## Supplied material
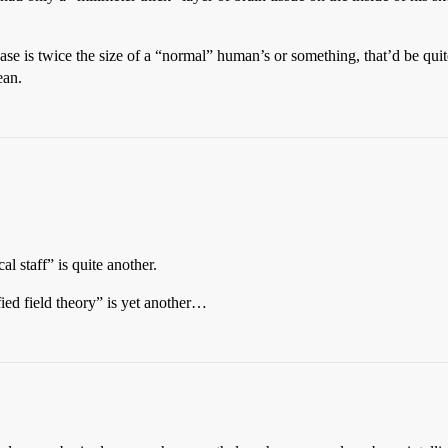
ase is twice the size of a “normal” human’s or something, that’d be quite
ean.
l staff” is quite another.
fied field theory” is yet another…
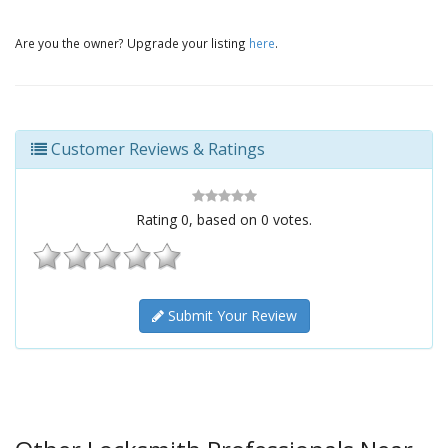
Are you the owner? Upgrade your listing
here
.
Customer Reviews & Ratings
Rating
0
, based on
0
votes.
Submit Your Review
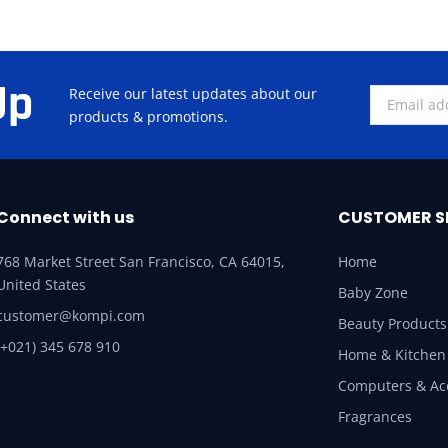
Up
Receive our latest updates about our
products & promotions.
Connect with us
CUSTOMER S
768 Market Street San Francisco, CA 64015,
Home
United States
Baby Zone
customer@kompi.com
Beauty Products
(+021) 345 678 910
Home & Kitchen
Computers & Ac
Fragrances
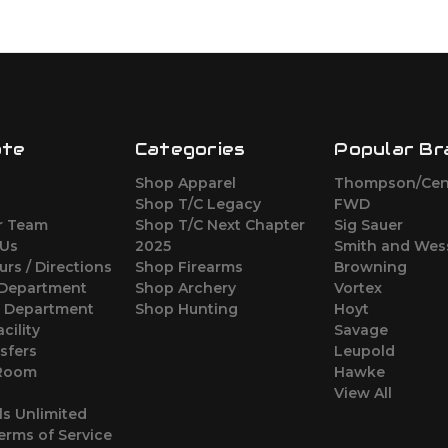
ate
Categories
Popular Br
Shop Apparel
Thompson/Cen
s
Shop T/C Legacy
FWD
r Team
Shop T/C Next Chapter
Sig Sauer
 Us
2025
Smith and Wes
urs / Directions
Shop Firearms
Browning
 Department
Shop Archery
Vortex
s Department
Shop Hunting
Hoyt
cility
Savage
sfers
Leupold
 Room
Hawke
View All
ls Unlimited
erms of Service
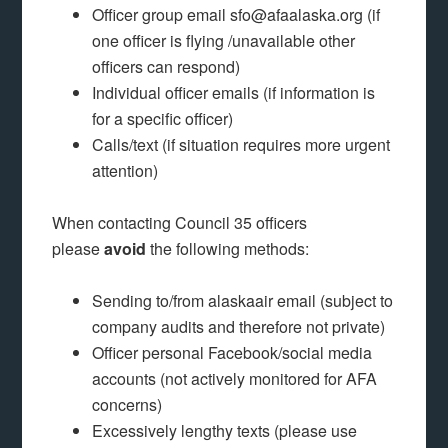
Officer group email sfo@afaalaska.org (if
one officer is flying /unavailable other
officers can respond)
Individual officer emails (if information is
for a specific officer)
Calls/text (if situation requires more urgent
attention)
When contacting Council 35 officers
please
avoid
the following methods:
Sending to/from alaskaair email (subject to
company audits and therefore not private)
Officer personal Facebook/social media
accounts (not actively monitored for AFA
concerns)
Excessively lengthy texts (please use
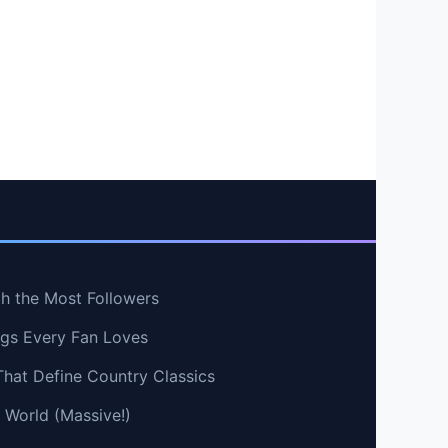
th the Most Followers
ngs Every Fan Loves
That Define Country Classics
e World (Massive!)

## Required work
In the copy, include no pictures, but repeat the listing exactly.

## Finished task
ase is twice the size of a “normal” human’s or something, that’d be quite
ean.
l staff” is quite another.
fied field theory” is yet another…
Are you the owner? Upgrade your listing
here
.
Customer Reviews & Ratings
Rating
0
, based on
0
votes.
Submit Your Review
Up
Receive our latest updates about our
products & promotions.
Connect with us
CUSTOMER S
768 Market Street San Francisco, CA 64015,
Home
United States
Baby Zone
customer@kompi.com
Beauty Products
(+021) 345 678 910
Home & Kitchen
Computers & Ac
Fragrances
ate
Categories
Popular Br
Shop Apparel
Thompson/Cen
s
Shop T/C Legacy
FWD
r Team
Shop T/C Next Chapter
Sig Sauer
 Us
2025
Smith and Wes
urs / Directions
Shop Firearms
Browning
 Department
Shop Archery
Vortex
s Department
Shop Hunting
Hoyt
cility
Savage
sfers
Leupold
 Room
Hawke
View All
ls Unlimited
erms of Service
Officer group email sfo@afaalaska.org (if
one officer is flying /unavailable other
officers can respond)
Individual officer emails (if information is
for a specific officer)
Calls/text (if situation requires more urgent
attention)
When contacting Council 35 officers
please
avoid
the following methods:
Sending to/from alaskaair email (subject to
company audits and therefore not private)
Officer personal Facebook/social media
accounts (not actively monitored for AFA
concerns)
Excessively lengthy texts (please use
th the Most Followers
ngs Every Fan Loves
That Define Country Classics
e World (Massive!)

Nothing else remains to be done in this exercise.